You are totally right! If any given processor tries to mutate the span, for example setting attributes, it will try to acquire the same Mutex as the finish() method just did. Therefore, the thread gets blocked, cause the Ruby mutexes are not re-entrants as you mentioned before.
I see two alternatives:
- Use a separated Mutex that would be used on span Mutations such as:
a.
add_attribute,set_attribute,add_link,add_eventb. Current mutex being created - Use some other logic that do not require the same Mutex on both operations:
finishandset_attributesa. As the one@endedvariable we already use. b. As other languages did: Java cited by @dmathieu above in this conversation.
If I understand correctly, the span should store Fiber.current and then compare that when making modifications, e.g.
class Span
def initialize(fiber = Fiber.current)
@fiber = fiber
end
def update
raise RuntimeError, "Cannot modify span on non-current fiber!" unless @fiber.equal?(Fiber.current)
# ...
Not exactly. We want the ability for spans to be mutable in a fiber and thread safe way.
Spans may be writable from any thread or fiber as long as access is synchronized. When a span is "finished", then it changes to a state that is Immutable, a.k.a Read Only.
The span has an OnEnding stage where it notifies processors that it's about to transition to Read Only state. This is the final opportunity to make changes to the span before enqueing it for export.
So it's a case where a fiber would have an exclusive re-entrant lock on the span when it's in its transitioning state.
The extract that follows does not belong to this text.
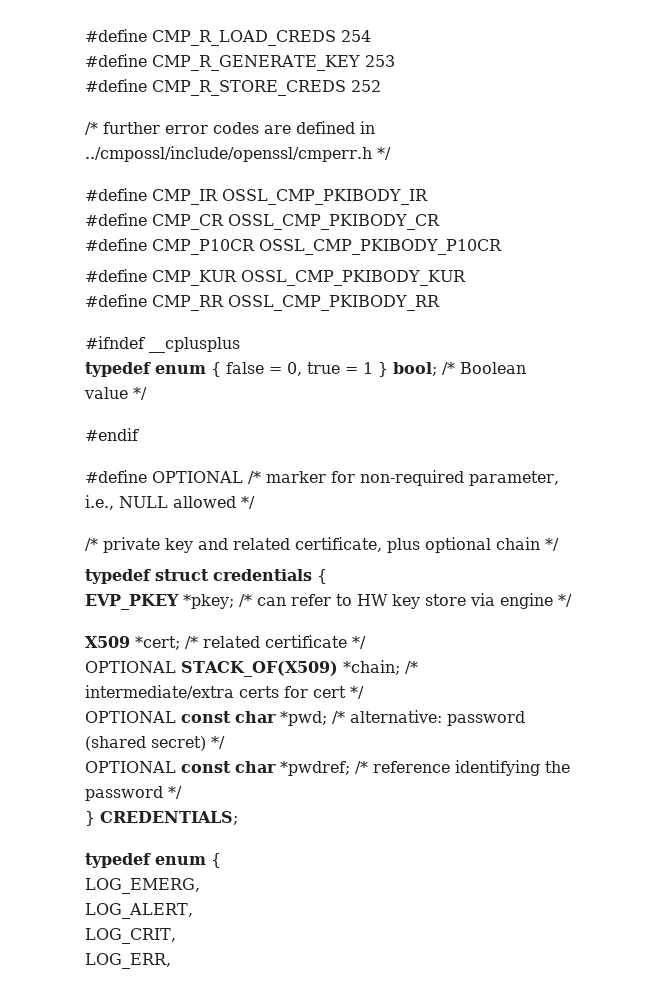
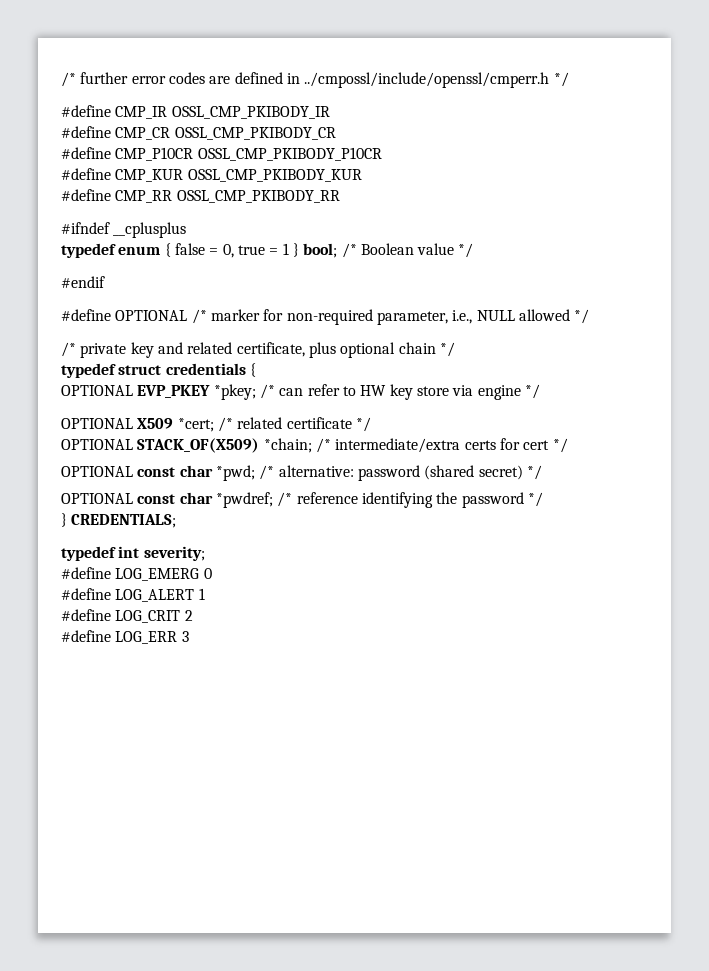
[85,29,371,46] [85,54,395,71] [85,79,381,96] #define CMP_R_LOAD_CREDS 254 // #define CMP_R_GENERATE_KEY 253 // #define CMP_R_STORE_CREDS 252 // -> (61, 79) none
(327, 576) none -> [61,385,133,396] OPTIONAL
(572, 600) none -> [61,418,133,429] OPTIONAL
[155,853,221,868] [85,878,200,894] [85,903,193,919] [85,928,176,944] [85,953,171,969] enum { // LOG_EMERG, // LOG_ALERT, // LOG_CRIT, // LOG_ERR, -> [118,546,205,561] [61,567,212,581] [61,588,205,602] [61,609,193,623] [61,630,189,644] int severity; // #define LOG_EMERG 0 // #define LOG_ALERT 1 // #define LOG_CRIT 2 // #define LOG_ERR 3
If we capture the fiber that initialized it and "locked" on that then the span could not be mutated at any other time or could not be finished by a different fiber.
That's a good starting point for a workable solution, though. Similar to Go, you can pass a wrapper to the callback that has "special" access to the Span's internals, but which bypasses the mutex and instead checks that the owning Thread (or Fiber) is the current one.
Calling on_finishing from processor will cause deadlock if trying to modify any object inside span.
ERROR -- : OpenTelemetry error: deadlock; recursive locking - /usr/local/bundle/gems/opentelemetry-sdk-1.8.0/lib/opentelemetry/sdk/trace/span.rb:80:in `synchronize'
This is caused by double @mutex.synchronize on finish(end_timestamp: nil) and other function such as add_attributes, etc. from processor.on_finishing(self).
e.g.
class TestProcessor
def on_start(span, parent_context); end
def on_finishing(span)
span.set_attribute('hello', 'world')
end
def on_finish(span); end
end
The inability to edit span atributes in on_finishing is causing us a lot of pain - we've migrated from https://github.com/honeycombio/beeline-ruby/ and lost the ability to add an attribute to all parent spans from a child span which we were using in several places. I had written a SpanProcessor to do this by pulling fields from the current Context and adding them to spans in on_finishing before I realized that adding any attributes there causes the above deadlock error.